TASK ITEM:
Please report every line in the material below that contains the string "части", copying each such line in full. Case counts.

RECORDS SHOWN:
● ● ●

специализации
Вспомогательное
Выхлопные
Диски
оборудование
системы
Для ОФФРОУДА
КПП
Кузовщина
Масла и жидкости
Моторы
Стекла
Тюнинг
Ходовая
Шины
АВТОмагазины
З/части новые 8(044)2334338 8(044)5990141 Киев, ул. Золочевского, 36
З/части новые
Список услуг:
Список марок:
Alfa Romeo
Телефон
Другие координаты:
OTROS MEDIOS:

● ● ●

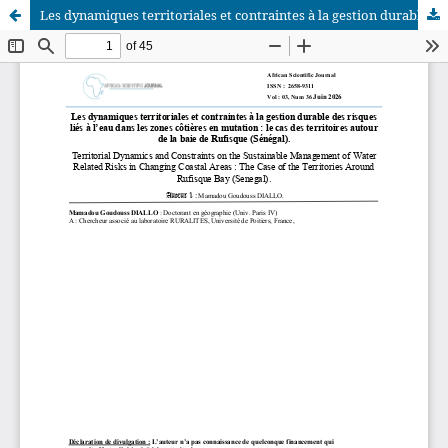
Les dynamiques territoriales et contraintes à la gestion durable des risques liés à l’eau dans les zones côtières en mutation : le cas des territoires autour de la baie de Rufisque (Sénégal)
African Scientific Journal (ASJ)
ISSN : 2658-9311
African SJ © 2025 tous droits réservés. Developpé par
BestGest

● ● ●

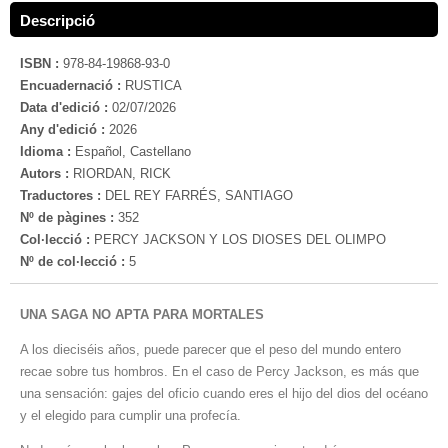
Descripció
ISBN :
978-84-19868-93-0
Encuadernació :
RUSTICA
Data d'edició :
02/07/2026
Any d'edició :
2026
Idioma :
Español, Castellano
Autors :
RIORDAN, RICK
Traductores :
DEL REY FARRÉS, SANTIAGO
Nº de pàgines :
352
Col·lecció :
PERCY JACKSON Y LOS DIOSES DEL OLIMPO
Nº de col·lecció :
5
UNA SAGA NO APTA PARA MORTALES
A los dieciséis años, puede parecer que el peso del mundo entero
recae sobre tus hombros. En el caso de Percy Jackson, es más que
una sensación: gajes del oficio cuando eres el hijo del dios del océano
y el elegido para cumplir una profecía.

● ● ●

WRITTEN SOLUTION:
З/части новые 8(044)2334338 8(044)5990141 Киев, ул. Золочевского, 36
З/части новые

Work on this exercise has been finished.